Het komt daarnaast voor dat een pand zelf wel toegankelijk is, maar het omliggende terrein hier nog niet op ingericht is. Een groot plein betegelen met allemaal dezelfde tegels voldoet misschien wel aan de visie van de gebruiker om hierop activiteiten mogelijk te maken. Voor personen met een visuele beperking kan het vinden van de ingang hierdoor echter bemoeilijkt worden. Door bij de inrichting van het terrein rekening te houden met de routing en bestrating kan ook het terrein bijdragen aan de fysieke toegankelijkheid van het gebouw.
Keurmerk voor Toegankelijkheid
In Nederland zijn er meerdere organisaties actief met advisering op het gebied van toegankelijkheid. Een landelijk opererende organisatie is de Stichting Nederlands Keurmerk voor Toegankelijkheid. Zij werken met vier niveaus om de toegankelijkheid stapsgewijs te verbeteren in bestaande gebouwen. Deze niveaus zijn gebaseerd op landelijke en internationale richtlijnen, maar ook op onderzoek door ervaringsdeskundigen. De stichting is ook vertegenwoordigd in de NEN-normcommissie ‘Toegankelijkheid voor gebouwen’.
Tips voor betere inclusie
- Ga met de ervaringsdeskundigen in gesprek. Zoek daarbij voor zover mogelijk naar vaste adviseurs.
- Kijk bij verbouwing en renovatie in het ‘Besluit bouwwerken leefomgeving’. Ook de aanvullende regels bij nieuwbouw zijn opgenomen in dit besluit.
- Onderzoek de mogelijkheden voor subsidie. De gemeente Den Haag heeft hier bijvoorbeeld een subsidieregeling voor beschikbaar gesteld.

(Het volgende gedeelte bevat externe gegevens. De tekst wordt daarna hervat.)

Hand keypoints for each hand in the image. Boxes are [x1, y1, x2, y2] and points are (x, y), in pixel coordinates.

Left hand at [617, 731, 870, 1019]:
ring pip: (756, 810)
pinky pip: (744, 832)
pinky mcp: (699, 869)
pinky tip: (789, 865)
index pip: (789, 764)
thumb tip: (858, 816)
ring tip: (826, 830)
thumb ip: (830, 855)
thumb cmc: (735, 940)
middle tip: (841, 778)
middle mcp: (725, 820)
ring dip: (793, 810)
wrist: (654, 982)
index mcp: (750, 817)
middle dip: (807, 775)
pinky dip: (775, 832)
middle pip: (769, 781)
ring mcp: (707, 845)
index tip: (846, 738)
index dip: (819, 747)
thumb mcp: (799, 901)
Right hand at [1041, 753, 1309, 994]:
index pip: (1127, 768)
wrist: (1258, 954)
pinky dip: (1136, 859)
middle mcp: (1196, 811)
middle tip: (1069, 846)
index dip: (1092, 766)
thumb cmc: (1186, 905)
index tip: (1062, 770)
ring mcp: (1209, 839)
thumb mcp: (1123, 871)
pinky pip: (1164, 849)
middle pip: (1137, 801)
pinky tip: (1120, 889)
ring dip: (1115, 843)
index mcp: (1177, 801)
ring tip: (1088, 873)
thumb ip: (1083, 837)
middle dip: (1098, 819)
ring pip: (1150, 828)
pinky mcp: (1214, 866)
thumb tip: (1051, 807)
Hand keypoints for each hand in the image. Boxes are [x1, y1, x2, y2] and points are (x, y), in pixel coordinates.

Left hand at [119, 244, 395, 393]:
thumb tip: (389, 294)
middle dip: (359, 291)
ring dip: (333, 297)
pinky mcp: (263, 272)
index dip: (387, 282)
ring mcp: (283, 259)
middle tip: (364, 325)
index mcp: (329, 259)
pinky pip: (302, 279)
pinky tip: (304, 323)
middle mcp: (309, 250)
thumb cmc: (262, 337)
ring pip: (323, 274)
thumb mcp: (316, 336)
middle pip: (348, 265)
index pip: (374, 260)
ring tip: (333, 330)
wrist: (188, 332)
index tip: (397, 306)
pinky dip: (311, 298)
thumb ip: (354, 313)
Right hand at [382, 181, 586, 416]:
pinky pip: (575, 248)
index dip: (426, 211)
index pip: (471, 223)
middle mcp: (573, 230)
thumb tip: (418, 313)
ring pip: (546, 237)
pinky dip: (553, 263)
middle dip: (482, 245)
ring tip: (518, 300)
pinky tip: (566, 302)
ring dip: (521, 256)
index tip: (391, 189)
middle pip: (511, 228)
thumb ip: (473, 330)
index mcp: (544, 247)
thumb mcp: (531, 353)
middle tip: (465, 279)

- Let niet alleen op de toegang van het gebouw maar ook op de inrichting van de directe omgeving. Het oude raadhuis in Alphen aan den Rijn is hiervan een mooi voorbeeld.
- Laat de controles periodiek uitvoeren in plaats van eenmalig. Het blijft tenslotte een momentopname.
[1] Regeerakkoord 2017-2021, p. 15.
[2] C. Harnacke, H. Fitzpatrick e.a., VNG en Movisie, VN-verdrag Handicap en Gemeenten; Flitspeiling stand van zaken, ’s-Gravenhage en Utrecht, 2023. Verder: Flitspeiling.
[3] Flitspeiling VNG p. 6 en 25.
[4] Art. 1 VN-Verdrag inzake de rechten van personen met een handicap; HvJ EU 11 juli 2006, C-13/05, ECLI:NEU:C:2006:456 (Chacón Navas).
[5] Er gaat geen directe werking uit van het verdrag omdat het niet voldoende onvoorwaardelijk en duidelijk omschreven is: HvJ EU 18 maart 2014, C-363/12, ECLI:EU:C:2014:159 (Wensmoeder Z.)
[6] Verder: WGBH/CZ.
[7] Hoewel de wijzigingen in de Kieswet gevolgen hebben voor zowel de fysieke als de sociale toegankelijkheid van kieslokalen zal dit artikel zich beperken tot adviezen gerelateerd aan vastgoed in brede zin.
[8] Art. 2 WGBH/CZ.
[9] HvJ EU 11 april 2013, C337/11, ECLI:EU:C:2013:222 (HK Danmark) (zie ook: HvJ EU 11 september 2019, C-397/18, ECLI:EU:C:2019:703 (DW/Nobeles Plastiques).
[10] Art. 2.1. Jeugdwet; art. 8d Participatiewet; art 2.1.2. WMO onder H.
[11] VNG & Movisie, VN-verdrag Handicap in gemeenten; Flitspeiling stand van zaken, oktober 2022, pag. 11.
[12] Zie art. 2.6 en 3.3 Besluit bouwwerken leefomgeving.